RMM - Concord - Agents going offline / False offline alerts - under investigation
Incident Report for Datto
Postmortem

User Impact: Devices reconnecting and general connection instability, causing dropped sessions and false offline alerts.

Root Cause Analysis: A buildup of job related "action flags" caused a slow down in processing other messages as the existing flags were not being cleared out as expected. The slow down resulted in the failure of some devices to receive a response prior to their timeout. As such, the Ping response message had failed to reach the platform and triggered a reconnect and offline alerts.

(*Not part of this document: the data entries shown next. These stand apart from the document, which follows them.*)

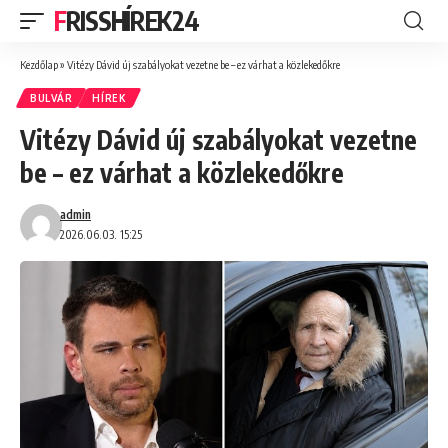
FRISSHÍREK24
Kezdőlap
»
Vitézy Dávid új szabályokat vezetne be – ez várhat a közlekedőkre
BULVÁR
HÍREK
Vitézy Dávid új szabályokat vezetne
be – ez várhat a közlekedőkre
admin
2026.06.03. 15:25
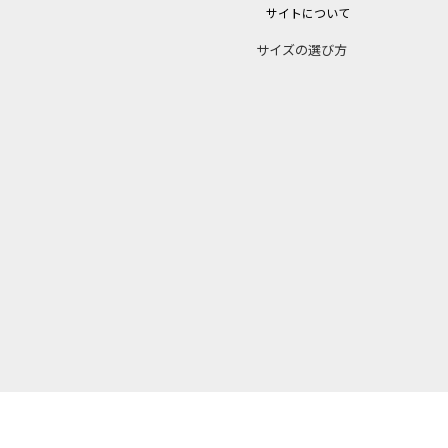
サイトについて
サイズの選び方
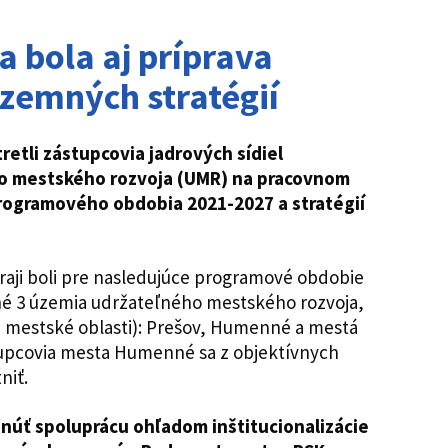
a bola aj príprava
zemných stratégií
retli zástupcovia jadrových sídiel
o mestského rozvoja (UMR) na pracovnom
programového obdobia 2021-2027 a stratégií
ji boli pre nasledujúce programové obdobie
né 3 územia udržateľného mestského rozvoja,
né mestské oblasti): Prešov, Humenné a mestá
tupcovia mesta Humenné sa z objektívnych
niť.
núť spoluprácu ohľadom inštitucionalizácie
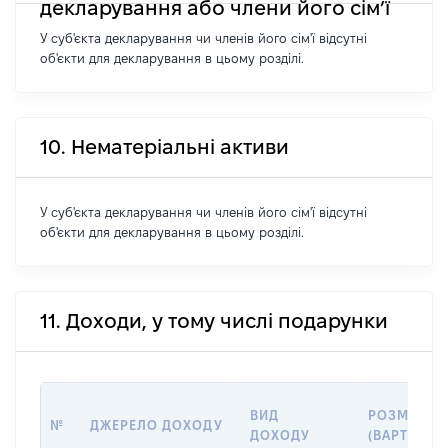
декларування або члени його сім’ї
У суб'єкта декларування чи членів його сім'ї відсутні
об'єкти для декларування в цьому розділі.
10. Нематеріальні активи
У суб'єкта декларування чи членів його сім'ї відсутні
об'єкти для декларування в цьому розділі.
11. Доходи, у тому числі подарунки
ВИД
РОЗМІР
№
ДЖЕРЕЛО ДОХОДУ
ДОХОДУ
(ВАРТІСТЬ)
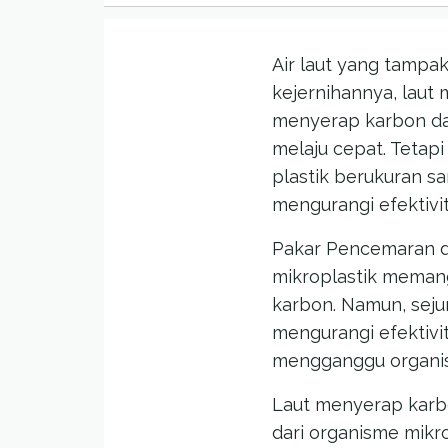
Air laut yang tampa
kejernihannya, laut
menyerap karbon da
melaju cepat. Tetapi
plastik berukuran san
mengurangi efektiv
Pakar Pencemaran dan
mikroplastik mema
karbon. Namun, seju
mengurangi efektiv
mengganggu organism
Laut menyerap karbo
dari organisme mikro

We have cleared out the backlog of flags and an investigation is underway to determine the best method of avoiding a this behavior in the future.

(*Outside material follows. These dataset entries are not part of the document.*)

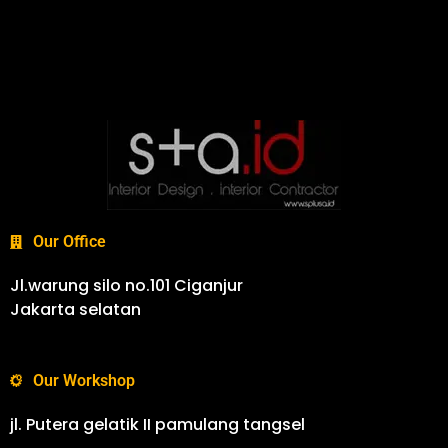
Our Office
Jl.warung silo no.101 Ciganjur
Jakarta selatan
Our Workshop
jl. Putera gelatik II pamulang tangsel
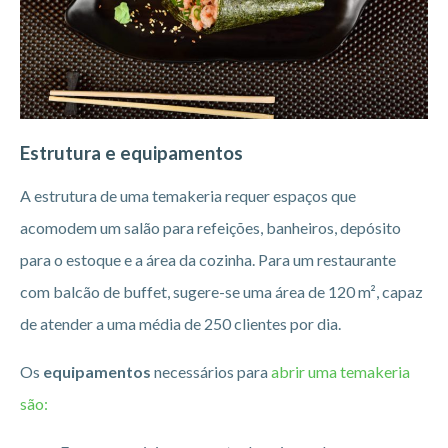
Estrutura e equipamentos
A estrutura de uma temakeria requer espaços que
acomodem um salão para refeições, banheiros, depósito
para o estoque e a área da cozinha. Para um restaurante
com balcão de buffet, sugere-se uma área de 120 m², capaz
de atender a uma média de 250 clientes por dia.
Os
equipamentos
necessários para
abrir uma temakeria
são:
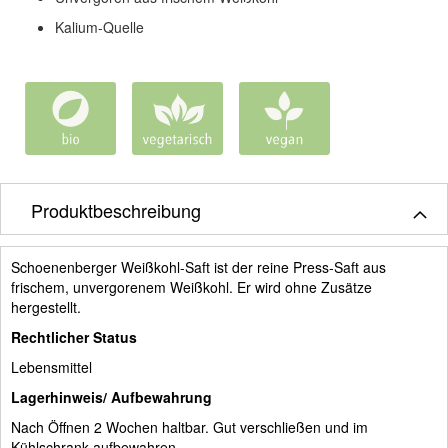
Kalium-Quelle
Produktbeschreibung
Schoenenberger Weißkohl-Saft ist der reine Press-Saft aus
frischem, unvergorenem Weißkohl.
Er wird ohne Zusätze
hergestellt.
Rechtlicher Status
Lebensmittel
Lagerhinweis/ Aufbewahrung
Nach Öffnen 2 Wochen haltbar. Gut verschließen und im
Kühlschrank aufbewahren.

Posted 3 months ago. May 14, 2019 - 13:49 UTC

Resolved
This incident has been resolved.
Posted 3 months ago. May 08, 2019 - 22:10 UTC
Update
We are continuing to monitor for any further issues.
Posted 3 months ago. May 08, 2019 - 20:48 UTC
Update
We are continuing to monitor for any further issues.
Posted 3 months ago. May 08, 2019 - 20:48 UTC
Monitoring
A fix has been implemented and we are monitoring the results.
Posted 3 months ago. May 08, 2019 - 19:09 UTC
Update
We are actively taking steps to address this concern. As a result - You may see jobs temporally not running. We apologize for the inconvenience. We will update this page within 30 minutes with an update as to the the status.
Posted 3 months ago. May 08, 2019 - 18:48 UTC
Investigating
We are currently investigating a number of reports of agents going offline / false offline alerts being generated on the Concord platform. We will update this page within 30 minutes with an update as to the status.

Thank you for your patience!
Posted 3 months ago. May 08, 2019 - 18:30 UTC
This incident affected: Datto RMM (Concord (US East)).